Syria is unlikely to follow this particular course. To begin with, the war there is much more of a conventional conflict over territory. The regime is not trying to locate and identify insurgents within an area it controls, as were the Americans and the Iraqi government. Rather, it is fighting to have any sort of presence at all inside much of the country. Its tools are not satellite-guided bombs delivered onto a single house in an attempt to kill an identified suspect, rather, but a barrage of shells onto a neighborhood to intimidate en masse. Consequently, a Syrian rebel commander need not live in mortal fear, as the Iraqis appeared to have done, that a rival could eliminate him quietly and with impunity by passing his coordinates to the Americans. Rather, rival rebels in any neighborhood have a joint interest in standing together to keep the government at bay altogether.

Also, the colonels have not conceded the edge to the Islamists in the PR contest. The Free Syrian Army, not the Islamists, first established itself as the rebellion's premier "brand name," and backed that up with operations like the Damascus bombing that killed three top regime leaders. Levinson's article suggests that the FSA has an advantage over the Islamists in its conduits to the outside world, receiving funds and weapons from Syrian and other Arab supporters.

Libya offers an alternative model for how disputes between insurgent groups may resolve themselves. As Gadhafi's regime collapsed, different branches of the rebels clashed over turf and over perceived injustices in the distribution of resources controlled by the rebel political leadership, or because one group was perceived to have insulted another. (Islamist vs non-Islamist disputes were less important that regional divisions, but they was there.) The killing of Ambassador Stevens and three others is a symptom of the resulting security vacuum.

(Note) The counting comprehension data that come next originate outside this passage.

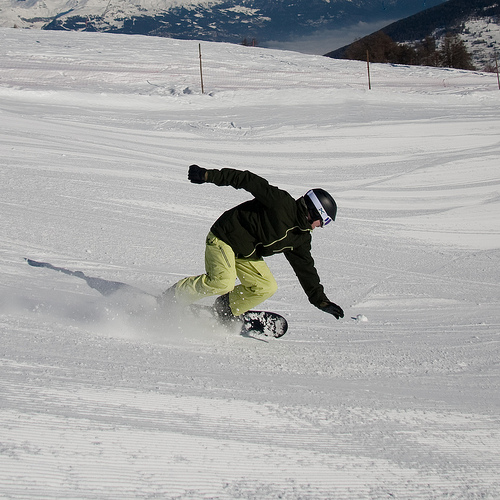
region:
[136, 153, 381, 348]
a man riding down a snow covered slope.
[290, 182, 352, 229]
a man wearing a helmet.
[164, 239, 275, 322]
a pair of yellow pants.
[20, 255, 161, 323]
a shadow cast on snow.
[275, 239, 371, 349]
a left human arm.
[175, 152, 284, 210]
a right human arm.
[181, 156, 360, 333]
a black jacket on a man.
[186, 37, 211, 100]
a pole sticking in the snow.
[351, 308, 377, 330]
a small pile of snow.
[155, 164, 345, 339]
Man snowboarding on black snowboard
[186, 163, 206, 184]
Black glove on man's hand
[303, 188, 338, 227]
Black helmet on man's head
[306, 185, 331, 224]
Gray stripe on man's helmet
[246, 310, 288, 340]
Snow stuck on bottom of black snowboard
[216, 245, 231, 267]
Zipper on front of yellow pants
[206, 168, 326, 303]
Black snow coat with white stripe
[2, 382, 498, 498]
Grooved and packed down snow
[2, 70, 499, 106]
Ridge on top of snowy mountain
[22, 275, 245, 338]
Snow flying up into air from snowboard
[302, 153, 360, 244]
the head of a man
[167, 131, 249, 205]
the hand of a man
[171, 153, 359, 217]
the arm of a man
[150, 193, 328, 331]
the legs of a man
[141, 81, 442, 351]
a man in the snow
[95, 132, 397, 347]
a man on a snowboard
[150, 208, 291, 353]
a man wearing pants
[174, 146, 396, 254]
a man wearing a shirt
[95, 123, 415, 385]
a man sliding on snow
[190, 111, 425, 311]
the body of a man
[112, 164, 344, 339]
a person snowboarding down the mountain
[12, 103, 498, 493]
snow-covered ski slope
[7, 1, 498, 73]
more mountains on the horizon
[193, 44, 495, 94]
wooden poles in the snow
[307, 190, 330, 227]
white snow goggles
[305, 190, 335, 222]
black ski helmet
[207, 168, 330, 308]
black ski jacket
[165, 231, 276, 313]
snowboarder wearing yellow ski pants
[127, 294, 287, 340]
a black snowboard covered in snow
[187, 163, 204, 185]
the snowboarder's right hand in a fist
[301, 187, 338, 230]
Black helmet with white band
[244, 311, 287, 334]
Snowboard with snow flying around it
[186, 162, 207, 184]
Solid black winter glove on hand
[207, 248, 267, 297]
Tan snowboard pants with zippers on legs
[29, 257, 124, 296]
Grey shadow in the snow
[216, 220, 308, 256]
Black snowboard jacket with grey zipper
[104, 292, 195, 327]
Powdered snow flying up under snowboard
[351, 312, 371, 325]
Small ball of white snow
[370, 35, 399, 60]
Bare brown trees in skyline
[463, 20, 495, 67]
Snow covered mountain in skyline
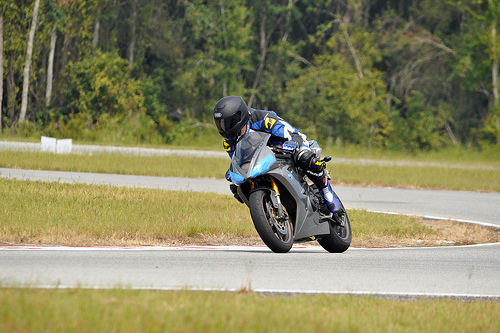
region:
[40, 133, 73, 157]
white sign near road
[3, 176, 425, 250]
grass next to road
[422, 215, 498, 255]
grass near curve is brown and dry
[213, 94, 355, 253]
person riding motorcycle on a paved road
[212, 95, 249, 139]
person wearing a black helmet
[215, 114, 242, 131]
visor on helmet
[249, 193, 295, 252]
black tires on motorcycle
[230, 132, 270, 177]
clear windshield on motorcycle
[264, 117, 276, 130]
yellow patch on jacket sleeve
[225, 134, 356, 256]
motorcycle under person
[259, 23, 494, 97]
The trees are green.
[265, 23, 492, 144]
The trees are leafy.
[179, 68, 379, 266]
The man is riding a motorcycle.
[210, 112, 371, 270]
The bike is blue.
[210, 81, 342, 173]
His helmet is black.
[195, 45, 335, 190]
The man is wearing a blue jacket.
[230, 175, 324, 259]
The tire is black.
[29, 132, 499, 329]
The road is curved.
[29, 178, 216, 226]
The grass is dying.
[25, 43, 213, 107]
The trunks are skinny.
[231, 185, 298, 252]
Front tire of bike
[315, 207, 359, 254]
Back tire of bike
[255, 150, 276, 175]
Right light blue stripe on bike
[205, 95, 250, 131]
Black helmet on man's head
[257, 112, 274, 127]
Yellow patch on man's shirt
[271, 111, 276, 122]
Black out lining of yellow patch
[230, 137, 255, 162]
Clear bike windshield window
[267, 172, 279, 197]
Orange pole in connection to tire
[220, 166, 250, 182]
Left light blue strip on bike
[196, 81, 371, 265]
Man with helmet riding bike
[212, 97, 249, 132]
Black helmet on a man's head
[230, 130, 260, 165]
Windshield on a motorcycle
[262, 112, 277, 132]
Yellow patch on a man's jacket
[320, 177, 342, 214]
Man wearing a blue boot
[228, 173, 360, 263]
Wheels of motorcycle on the road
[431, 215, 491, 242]
Patch of brown grass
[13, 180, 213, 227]
Green grass next to a road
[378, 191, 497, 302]
Curve in the road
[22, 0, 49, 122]
White tree trunk in the woods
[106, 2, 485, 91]
Trees with green leaves behind a road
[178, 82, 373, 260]
Person riding a motorcycle.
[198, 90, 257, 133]
The person is wearing a helmet.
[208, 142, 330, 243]
The motorcycle is grey and blue.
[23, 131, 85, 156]
Two signs on the ground.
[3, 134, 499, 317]
The road is curved.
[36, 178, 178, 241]
The grass is dry.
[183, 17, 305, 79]
The trees are green.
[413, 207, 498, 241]
White on the edge of the road.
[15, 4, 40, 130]
The tree trunk is grey.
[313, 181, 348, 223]
The shoe is blue and white.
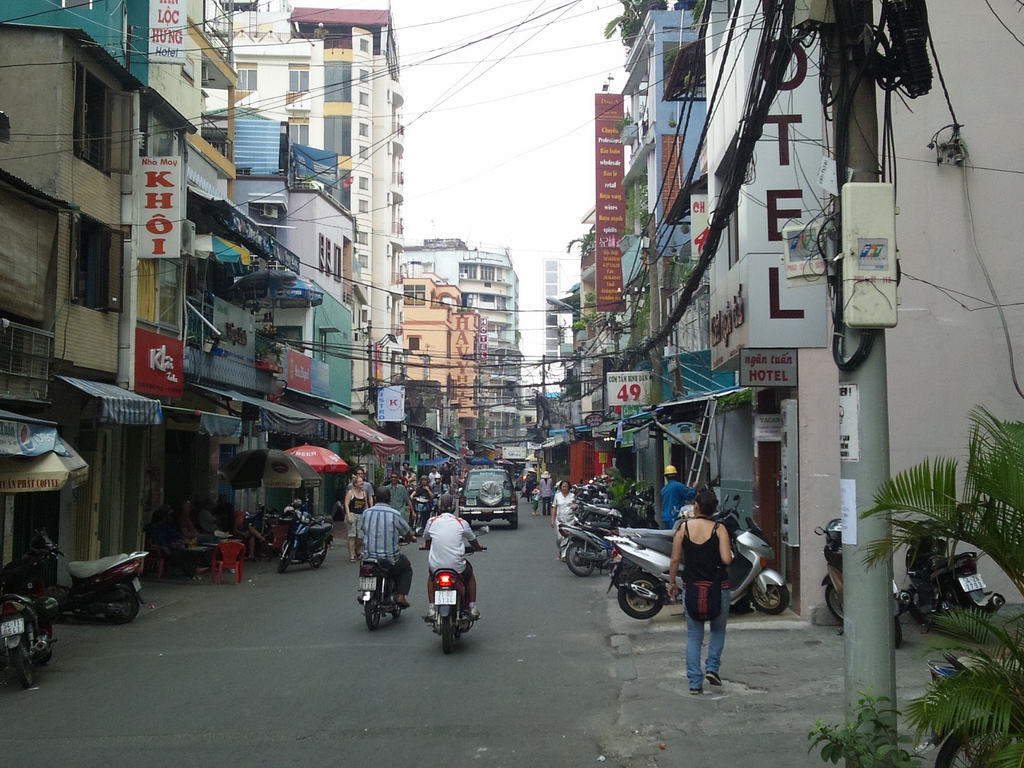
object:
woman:
[674, 490, 731, 697]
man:
[355, 490, 414, 613]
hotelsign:
[737, 345, 800, 388]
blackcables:
[278, 334, 620, 372]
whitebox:
[838, 178, 899, 330]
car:
[458, 468, 521, 528]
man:
[419, 490, 481, 632]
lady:
[665, 493, 732, 690]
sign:
[130, 155, 182, 256]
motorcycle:
[358, 528, 411, 627]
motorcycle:
[603, 510, 778, 619]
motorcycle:
[6, 535, 147, 624]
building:
[605, 1, 1016, 584]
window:
[67, 223, 119, 305]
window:
[78, 73, 114, 167]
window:
[161, 265, 181, 326]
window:
[140, 252, 161, 323]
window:
[236, 71, 259, 93]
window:
[291, 73, 309, 93]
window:
[289, 124, 310, 146]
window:
[320, 234, 325, 272]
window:
[325, 238, 331, 276]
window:
[361, 72, 370, 85]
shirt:
[422, 508, 471, 580]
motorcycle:
[414, 565, 477, 652]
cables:
[25, 7, 569, 158]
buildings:
[396, 240, 512, 411]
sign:
[591, 89, 628, 316]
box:
[835, 181, 899, 334]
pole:
[828, 11, 901, 759]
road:
[124, 484, 607, 768]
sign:
[740, 25, 832, 350]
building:
[225, 33, 400, 150]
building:
[7, 70, 527, 538]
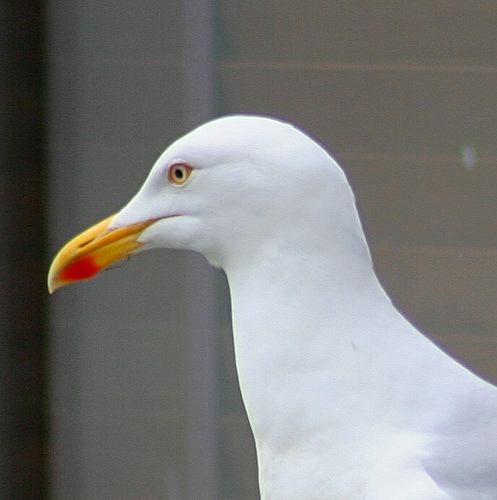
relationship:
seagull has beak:
[41, 112, 493, 500] [50, 233, 118, 288]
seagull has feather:
[41, 112, 493, 500] [387, 458, 397, 471]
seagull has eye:
[41, 112, 493, 500] [165, 159, 201, 186]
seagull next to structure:
[41, 112, 493, 500] [30, 10, 495, 109]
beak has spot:
[50, 233, 118, 288] [58, 264, 97, 282]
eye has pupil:
[165, 159, 201, 186] [178, 171, 181, 174]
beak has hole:
[50, 233, 118, 288] [77, 241, 99, 249]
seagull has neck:
[41, 112, 493, 500] [232, 249, 364, 302]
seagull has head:
[41, 112, 493, 500] [170, 118, 351, 248]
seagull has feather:
[41, 112, 493, 500] [278, 483, 295, 495]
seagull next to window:
[41, 112, 493, 500] [30, 10, 495, 109]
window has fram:
[30, 10, 495, 109] [184, 17, 217, 106]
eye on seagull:
[165, 159, 201, 186] [41, 112, 493, 500]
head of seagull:
[170, 118, 351, 248] [41, 112, 493, 500]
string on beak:
[115, 255, 131, 272] [50, 233, 118, 288]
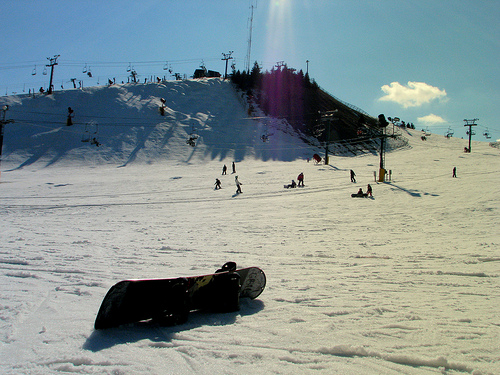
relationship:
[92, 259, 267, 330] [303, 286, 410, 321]
board on ground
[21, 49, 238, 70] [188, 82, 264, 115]
ski lifts above hill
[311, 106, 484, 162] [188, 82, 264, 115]
ski lifts in front of hill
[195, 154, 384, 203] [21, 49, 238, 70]
people near ski lifts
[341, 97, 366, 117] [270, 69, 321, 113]
fence near hill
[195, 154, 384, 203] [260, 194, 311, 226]
people are standing in snow area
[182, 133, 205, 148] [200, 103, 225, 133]
snowboarder going down hill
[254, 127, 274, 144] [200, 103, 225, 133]
snowboarder going down hill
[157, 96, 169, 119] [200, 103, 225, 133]
snowboarder going down hill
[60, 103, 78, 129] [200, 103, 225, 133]
snowboarder going down hill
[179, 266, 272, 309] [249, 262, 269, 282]
board has a edge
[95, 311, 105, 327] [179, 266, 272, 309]
tip of board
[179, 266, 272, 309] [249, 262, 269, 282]
board has an edge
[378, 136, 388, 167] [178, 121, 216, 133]
pole in snow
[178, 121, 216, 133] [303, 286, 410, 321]
snow on ground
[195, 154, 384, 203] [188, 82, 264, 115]
people on hill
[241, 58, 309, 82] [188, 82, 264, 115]
trees on hill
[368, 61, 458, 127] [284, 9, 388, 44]
clouds in sky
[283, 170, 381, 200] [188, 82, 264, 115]
skiers on hill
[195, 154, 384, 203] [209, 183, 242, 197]
people wearing skis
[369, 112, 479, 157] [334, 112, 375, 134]
poles holding up cables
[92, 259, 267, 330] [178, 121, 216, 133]
board left in snow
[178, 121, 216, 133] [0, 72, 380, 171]
snow on hill side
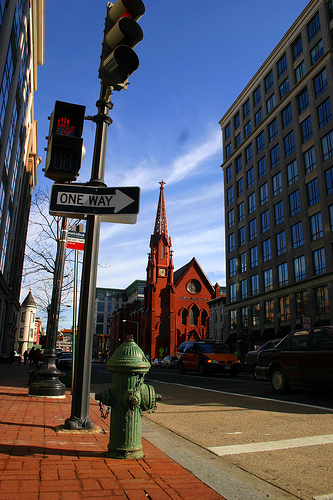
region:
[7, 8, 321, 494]
A city street scene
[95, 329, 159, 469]
A green fire hydrant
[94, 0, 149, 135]
This is a traffic light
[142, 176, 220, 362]
This building is a church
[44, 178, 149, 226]
A One Way sign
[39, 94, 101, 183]
This is a crosswalk light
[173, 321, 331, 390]
Traffic is on the street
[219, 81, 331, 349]
A building is along the street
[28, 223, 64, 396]
A lamp post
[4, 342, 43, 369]
People are walking on the sidewalk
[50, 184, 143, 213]
black and white one way sign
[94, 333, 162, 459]
a green fire hydrant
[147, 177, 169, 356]
spire of a church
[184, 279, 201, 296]
round window in a church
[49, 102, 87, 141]
a don't walk sign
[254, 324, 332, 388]
rear end of a car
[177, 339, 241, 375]
an orange minivan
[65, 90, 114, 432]
a grey metal pole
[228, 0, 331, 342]
a tall building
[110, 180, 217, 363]
a red brick church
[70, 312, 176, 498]
a water pipe on the sidewalk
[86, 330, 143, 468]
a water pipe on the sidewalk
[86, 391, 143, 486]
a water pipe on the sidewalk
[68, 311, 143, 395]
a water pipe on the sidewalk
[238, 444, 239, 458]
the line is white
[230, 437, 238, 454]
the line is white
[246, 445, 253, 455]
the line is white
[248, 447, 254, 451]
the line is white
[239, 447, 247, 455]
the line is white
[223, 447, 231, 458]
the line is white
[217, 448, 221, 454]
the line is white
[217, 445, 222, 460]
the line is white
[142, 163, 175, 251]
A steeple on a church.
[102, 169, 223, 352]
The church building is red.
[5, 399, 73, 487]
Red bricks on the sidewalk.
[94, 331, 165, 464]
The fire hydrant is green.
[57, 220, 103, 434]
The pole on the sidewalk is black.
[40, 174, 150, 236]
A one way sign attached to the pole.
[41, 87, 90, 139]
A red hand light attached to the pole.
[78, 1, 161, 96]
Three traffic lights at the top of the pole.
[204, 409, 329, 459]
A white line painted on the street.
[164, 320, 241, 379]
The car is orange.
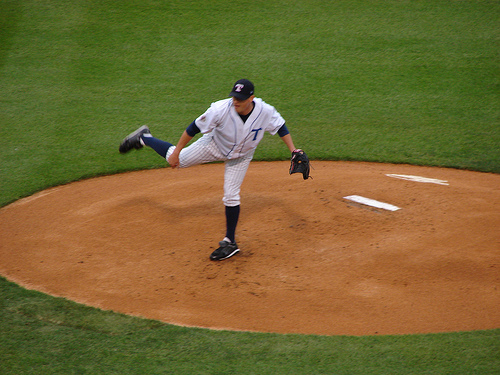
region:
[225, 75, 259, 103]
dark blue baseball cap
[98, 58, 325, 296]
the pitcher is pitching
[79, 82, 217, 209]
the pitcher has one foot off the ground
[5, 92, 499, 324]
the pitcher`s mound is round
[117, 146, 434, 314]
the dirt is light brown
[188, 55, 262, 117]
the player is wearing a hat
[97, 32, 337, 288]
the man is playing baseball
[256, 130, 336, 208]
the glove is black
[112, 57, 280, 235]
the uniform is white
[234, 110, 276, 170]
a blue T on the shirt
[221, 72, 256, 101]
the hat is dark blue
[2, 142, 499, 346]
the dirt is red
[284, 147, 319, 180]
the man is wearing a black glove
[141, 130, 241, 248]
the man is wearing black socks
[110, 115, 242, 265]
the man is wearing black shoes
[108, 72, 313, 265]
the man is standing on the pitchers mound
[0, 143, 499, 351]
the mound is round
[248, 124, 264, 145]
the man has a T on his shirt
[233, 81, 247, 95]
the man has a T on his hat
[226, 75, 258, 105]
the man's hat is black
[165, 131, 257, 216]
the man has pinstripes on his pants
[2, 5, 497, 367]
a scene happening during the day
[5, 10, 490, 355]
a scene outside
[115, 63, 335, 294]
a baseball pitcher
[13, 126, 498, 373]
a dirt mound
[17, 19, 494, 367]
a field of a baseball diamond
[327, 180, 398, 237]
a white plastic block on mound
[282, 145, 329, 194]
a glove on the person's hand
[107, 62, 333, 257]
a baseball player who is pitching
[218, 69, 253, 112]
a hat with the letter T on it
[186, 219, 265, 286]
a black shoe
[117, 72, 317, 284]
The pitcher stands on a pitcher's mound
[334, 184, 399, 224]
Dirt covers the plate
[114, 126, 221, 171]
The pitcher's right leg is in the air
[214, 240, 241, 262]
The pitcher wears black cleats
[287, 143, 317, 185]
The man has a glove on his hand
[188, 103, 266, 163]
The man is wearing a white jersey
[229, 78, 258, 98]
The man is wearing a black hat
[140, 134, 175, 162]
The pitcher's socks are blue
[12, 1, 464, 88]
Green grass grows on the field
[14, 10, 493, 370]
The man is playing baseball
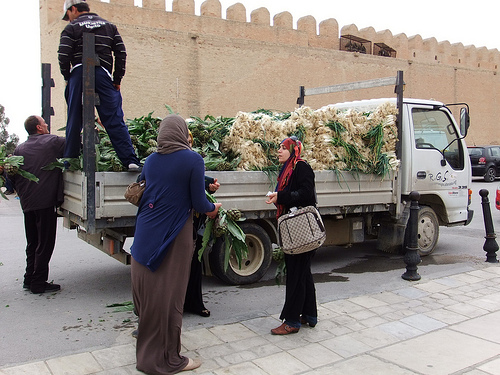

However, it's worth noting that the Benghazi attack appears to be the work of a small, heavily armed group who may well have planned their assault long in advance. Radical Islamists are marginalized politically -- liberals and centrists dominated the country's parliamentary elections -- and overall, the clashes between local militias tend to de-escalate as political pressure is brought to bear upon them. Libyan rebel groups tended not to see each other as a mortal threat. There is no relentless logic pushing the country towards a second civil war. Syria's conflict of course will take its own unpredictable course: the rise of the Islamists and the resulting rift in the insurgency is a cause for concern, but does not necessarily mean that the radicals will take over.